Exercise brief:
Among the lines below, count those containing the word "layout". Give the number only.

Input for this task:
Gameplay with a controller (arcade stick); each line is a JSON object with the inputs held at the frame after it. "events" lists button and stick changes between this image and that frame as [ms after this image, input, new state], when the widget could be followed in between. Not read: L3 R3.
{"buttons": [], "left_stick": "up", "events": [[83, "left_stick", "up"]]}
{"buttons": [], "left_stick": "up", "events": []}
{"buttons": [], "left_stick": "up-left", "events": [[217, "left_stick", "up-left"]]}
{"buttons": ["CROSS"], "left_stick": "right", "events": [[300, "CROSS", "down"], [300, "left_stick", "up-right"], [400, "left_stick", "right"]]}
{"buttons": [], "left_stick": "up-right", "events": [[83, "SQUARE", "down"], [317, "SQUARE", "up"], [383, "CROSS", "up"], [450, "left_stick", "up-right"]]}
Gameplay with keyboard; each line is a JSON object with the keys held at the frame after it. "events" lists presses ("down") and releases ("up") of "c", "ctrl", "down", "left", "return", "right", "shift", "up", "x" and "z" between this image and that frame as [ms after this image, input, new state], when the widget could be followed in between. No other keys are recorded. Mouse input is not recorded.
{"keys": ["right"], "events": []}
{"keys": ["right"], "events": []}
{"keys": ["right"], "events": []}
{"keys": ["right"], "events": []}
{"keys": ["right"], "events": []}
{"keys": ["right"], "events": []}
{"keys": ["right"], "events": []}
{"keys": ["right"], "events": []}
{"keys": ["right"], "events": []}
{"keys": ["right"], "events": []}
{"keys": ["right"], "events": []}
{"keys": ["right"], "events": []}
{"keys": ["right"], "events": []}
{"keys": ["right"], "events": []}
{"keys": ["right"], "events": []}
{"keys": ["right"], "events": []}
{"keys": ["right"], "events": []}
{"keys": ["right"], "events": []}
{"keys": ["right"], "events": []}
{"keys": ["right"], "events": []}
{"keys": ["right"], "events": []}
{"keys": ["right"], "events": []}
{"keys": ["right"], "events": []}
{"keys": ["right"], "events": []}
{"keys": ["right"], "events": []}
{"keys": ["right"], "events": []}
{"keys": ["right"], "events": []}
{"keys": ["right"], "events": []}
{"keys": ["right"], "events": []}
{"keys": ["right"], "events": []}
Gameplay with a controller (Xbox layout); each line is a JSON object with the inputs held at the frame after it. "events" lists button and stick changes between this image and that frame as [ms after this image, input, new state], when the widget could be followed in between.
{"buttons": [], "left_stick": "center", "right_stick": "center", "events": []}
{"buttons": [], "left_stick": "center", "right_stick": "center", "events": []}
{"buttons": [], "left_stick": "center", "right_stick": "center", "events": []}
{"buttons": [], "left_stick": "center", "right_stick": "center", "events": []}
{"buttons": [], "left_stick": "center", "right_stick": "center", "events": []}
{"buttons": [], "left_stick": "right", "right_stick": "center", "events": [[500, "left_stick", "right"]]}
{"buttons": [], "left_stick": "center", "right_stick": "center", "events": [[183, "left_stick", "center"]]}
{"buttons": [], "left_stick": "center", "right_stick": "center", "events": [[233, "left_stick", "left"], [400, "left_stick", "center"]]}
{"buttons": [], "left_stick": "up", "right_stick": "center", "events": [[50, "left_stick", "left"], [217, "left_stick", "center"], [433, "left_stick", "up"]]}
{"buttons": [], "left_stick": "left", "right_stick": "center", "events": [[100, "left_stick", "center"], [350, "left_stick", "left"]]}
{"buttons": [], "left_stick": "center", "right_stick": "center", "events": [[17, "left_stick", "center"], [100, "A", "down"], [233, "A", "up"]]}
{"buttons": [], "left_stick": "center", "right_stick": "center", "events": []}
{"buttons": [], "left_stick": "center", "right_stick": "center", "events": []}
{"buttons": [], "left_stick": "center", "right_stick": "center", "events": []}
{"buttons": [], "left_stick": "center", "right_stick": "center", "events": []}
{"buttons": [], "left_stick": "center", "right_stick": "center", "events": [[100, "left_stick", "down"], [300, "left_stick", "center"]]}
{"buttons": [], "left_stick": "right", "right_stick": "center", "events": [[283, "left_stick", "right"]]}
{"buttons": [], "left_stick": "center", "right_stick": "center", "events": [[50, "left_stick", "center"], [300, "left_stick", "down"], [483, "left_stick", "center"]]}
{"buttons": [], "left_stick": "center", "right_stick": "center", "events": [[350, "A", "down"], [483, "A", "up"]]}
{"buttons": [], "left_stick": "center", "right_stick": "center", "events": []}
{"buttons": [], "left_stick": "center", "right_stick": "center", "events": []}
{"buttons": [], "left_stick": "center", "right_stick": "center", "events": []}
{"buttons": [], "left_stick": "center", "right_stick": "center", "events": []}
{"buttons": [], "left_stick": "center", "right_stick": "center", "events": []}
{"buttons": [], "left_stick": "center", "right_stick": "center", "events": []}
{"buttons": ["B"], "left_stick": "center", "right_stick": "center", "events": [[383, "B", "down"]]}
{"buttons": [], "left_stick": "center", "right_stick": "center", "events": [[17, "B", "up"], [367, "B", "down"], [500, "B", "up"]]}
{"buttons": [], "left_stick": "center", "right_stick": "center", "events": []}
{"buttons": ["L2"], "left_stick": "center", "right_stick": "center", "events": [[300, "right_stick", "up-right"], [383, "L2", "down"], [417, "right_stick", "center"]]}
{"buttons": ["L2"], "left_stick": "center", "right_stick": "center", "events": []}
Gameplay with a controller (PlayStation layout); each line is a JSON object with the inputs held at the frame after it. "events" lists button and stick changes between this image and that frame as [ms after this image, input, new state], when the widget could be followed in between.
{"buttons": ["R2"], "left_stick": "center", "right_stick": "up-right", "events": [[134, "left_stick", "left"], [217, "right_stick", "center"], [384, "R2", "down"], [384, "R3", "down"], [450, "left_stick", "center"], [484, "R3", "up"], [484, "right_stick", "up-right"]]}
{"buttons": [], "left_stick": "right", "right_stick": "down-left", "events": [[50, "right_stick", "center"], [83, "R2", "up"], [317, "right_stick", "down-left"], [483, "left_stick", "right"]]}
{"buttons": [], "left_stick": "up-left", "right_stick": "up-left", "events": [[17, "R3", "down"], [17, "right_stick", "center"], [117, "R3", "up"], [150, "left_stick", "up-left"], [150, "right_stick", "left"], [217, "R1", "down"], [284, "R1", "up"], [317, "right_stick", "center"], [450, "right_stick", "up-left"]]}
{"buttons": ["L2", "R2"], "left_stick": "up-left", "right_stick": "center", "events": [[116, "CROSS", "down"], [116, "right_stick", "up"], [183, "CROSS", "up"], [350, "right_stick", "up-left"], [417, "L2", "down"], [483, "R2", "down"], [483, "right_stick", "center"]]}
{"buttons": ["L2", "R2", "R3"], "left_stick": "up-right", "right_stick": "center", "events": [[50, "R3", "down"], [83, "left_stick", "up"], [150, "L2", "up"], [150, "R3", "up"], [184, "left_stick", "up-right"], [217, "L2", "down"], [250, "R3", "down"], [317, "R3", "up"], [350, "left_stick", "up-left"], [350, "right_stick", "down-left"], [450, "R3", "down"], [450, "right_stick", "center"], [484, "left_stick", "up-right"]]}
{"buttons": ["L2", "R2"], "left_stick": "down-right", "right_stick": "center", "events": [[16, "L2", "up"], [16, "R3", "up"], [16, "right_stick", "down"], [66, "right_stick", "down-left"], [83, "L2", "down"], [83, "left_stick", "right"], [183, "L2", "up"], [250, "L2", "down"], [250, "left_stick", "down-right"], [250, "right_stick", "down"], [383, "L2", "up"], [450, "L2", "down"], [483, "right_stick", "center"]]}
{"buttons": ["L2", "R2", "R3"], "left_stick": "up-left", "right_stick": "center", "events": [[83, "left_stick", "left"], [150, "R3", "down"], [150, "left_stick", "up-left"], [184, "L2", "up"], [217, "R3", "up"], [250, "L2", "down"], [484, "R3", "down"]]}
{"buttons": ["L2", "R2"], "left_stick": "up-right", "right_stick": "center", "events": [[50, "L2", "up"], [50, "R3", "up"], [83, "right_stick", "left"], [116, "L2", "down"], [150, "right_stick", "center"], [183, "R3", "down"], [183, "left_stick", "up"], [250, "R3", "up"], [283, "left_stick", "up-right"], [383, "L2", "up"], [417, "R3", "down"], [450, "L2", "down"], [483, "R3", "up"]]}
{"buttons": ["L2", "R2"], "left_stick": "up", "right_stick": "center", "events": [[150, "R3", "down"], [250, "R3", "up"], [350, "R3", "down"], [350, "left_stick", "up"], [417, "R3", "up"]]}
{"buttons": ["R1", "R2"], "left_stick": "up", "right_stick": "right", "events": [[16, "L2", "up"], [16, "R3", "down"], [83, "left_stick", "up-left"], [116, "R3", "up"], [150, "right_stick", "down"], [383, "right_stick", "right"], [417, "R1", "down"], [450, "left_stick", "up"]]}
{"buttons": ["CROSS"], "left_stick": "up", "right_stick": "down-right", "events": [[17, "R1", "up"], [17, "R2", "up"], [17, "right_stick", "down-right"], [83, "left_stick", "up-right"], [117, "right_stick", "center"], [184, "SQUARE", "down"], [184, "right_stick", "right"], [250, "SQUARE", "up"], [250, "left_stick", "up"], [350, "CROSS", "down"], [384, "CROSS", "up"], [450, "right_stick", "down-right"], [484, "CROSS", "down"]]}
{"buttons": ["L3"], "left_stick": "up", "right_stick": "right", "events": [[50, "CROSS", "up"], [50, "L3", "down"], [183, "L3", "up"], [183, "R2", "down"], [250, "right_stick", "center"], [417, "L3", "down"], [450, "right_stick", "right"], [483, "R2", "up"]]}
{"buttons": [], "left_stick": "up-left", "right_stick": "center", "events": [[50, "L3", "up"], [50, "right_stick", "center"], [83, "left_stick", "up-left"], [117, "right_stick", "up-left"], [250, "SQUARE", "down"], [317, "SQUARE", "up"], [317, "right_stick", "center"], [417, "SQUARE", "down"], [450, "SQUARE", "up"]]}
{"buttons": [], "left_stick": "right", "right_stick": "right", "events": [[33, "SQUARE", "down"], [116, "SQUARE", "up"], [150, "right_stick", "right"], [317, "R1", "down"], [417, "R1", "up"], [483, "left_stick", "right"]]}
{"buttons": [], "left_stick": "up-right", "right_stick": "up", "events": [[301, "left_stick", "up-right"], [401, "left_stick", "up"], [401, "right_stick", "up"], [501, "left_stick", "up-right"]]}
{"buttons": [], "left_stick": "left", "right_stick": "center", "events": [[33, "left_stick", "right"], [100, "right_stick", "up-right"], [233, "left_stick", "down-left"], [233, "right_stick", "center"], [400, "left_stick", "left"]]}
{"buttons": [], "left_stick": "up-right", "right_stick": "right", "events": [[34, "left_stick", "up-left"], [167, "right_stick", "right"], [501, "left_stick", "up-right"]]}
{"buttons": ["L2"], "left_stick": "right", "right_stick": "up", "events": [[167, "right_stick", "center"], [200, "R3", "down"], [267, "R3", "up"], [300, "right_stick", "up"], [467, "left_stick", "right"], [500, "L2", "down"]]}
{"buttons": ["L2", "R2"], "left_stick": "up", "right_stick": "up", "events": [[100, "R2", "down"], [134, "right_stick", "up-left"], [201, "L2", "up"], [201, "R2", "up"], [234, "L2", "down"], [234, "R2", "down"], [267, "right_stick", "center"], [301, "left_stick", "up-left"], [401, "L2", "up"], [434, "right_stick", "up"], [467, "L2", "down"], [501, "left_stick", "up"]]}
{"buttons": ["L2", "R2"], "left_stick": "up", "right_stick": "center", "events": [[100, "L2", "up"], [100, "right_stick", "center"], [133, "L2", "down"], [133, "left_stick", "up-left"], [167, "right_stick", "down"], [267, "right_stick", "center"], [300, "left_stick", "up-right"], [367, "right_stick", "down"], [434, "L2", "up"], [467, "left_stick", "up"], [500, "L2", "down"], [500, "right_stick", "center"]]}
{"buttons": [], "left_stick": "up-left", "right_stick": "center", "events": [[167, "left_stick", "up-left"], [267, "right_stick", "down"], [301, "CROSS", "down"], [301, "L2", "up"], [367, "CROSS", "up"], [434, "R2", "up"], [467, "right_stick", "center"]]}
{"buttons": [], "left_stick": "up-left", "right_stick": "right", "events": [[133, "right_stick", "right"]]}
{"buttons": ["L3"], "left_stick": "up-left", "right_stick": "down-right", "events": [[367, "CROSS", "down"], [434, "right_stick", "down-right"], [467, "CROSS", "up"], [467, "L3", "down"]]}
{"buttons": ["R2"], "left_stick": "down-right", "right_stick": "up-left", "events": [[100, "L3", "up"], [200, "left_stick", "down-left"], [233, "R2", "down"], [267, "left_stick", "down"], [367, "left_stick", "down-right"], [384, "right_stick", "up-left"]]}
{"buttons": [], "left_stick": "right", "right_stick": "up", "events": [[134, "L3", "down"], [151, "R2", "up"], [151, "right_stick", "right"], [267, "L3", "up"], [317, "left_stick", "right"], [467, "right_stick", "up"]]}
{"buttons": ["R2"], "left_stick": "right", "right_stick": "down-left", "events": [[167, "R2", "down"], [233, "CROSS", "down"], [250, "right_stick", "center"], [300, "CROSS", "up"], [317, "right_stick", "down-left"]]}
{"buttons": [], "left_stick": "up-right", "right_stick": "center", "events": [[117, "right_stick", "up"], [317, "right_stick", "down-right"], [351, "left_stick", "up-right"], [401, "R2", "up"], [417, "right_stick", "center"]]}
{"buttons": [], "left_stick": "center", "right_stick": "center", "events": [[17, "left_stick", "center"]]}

Your solution:
2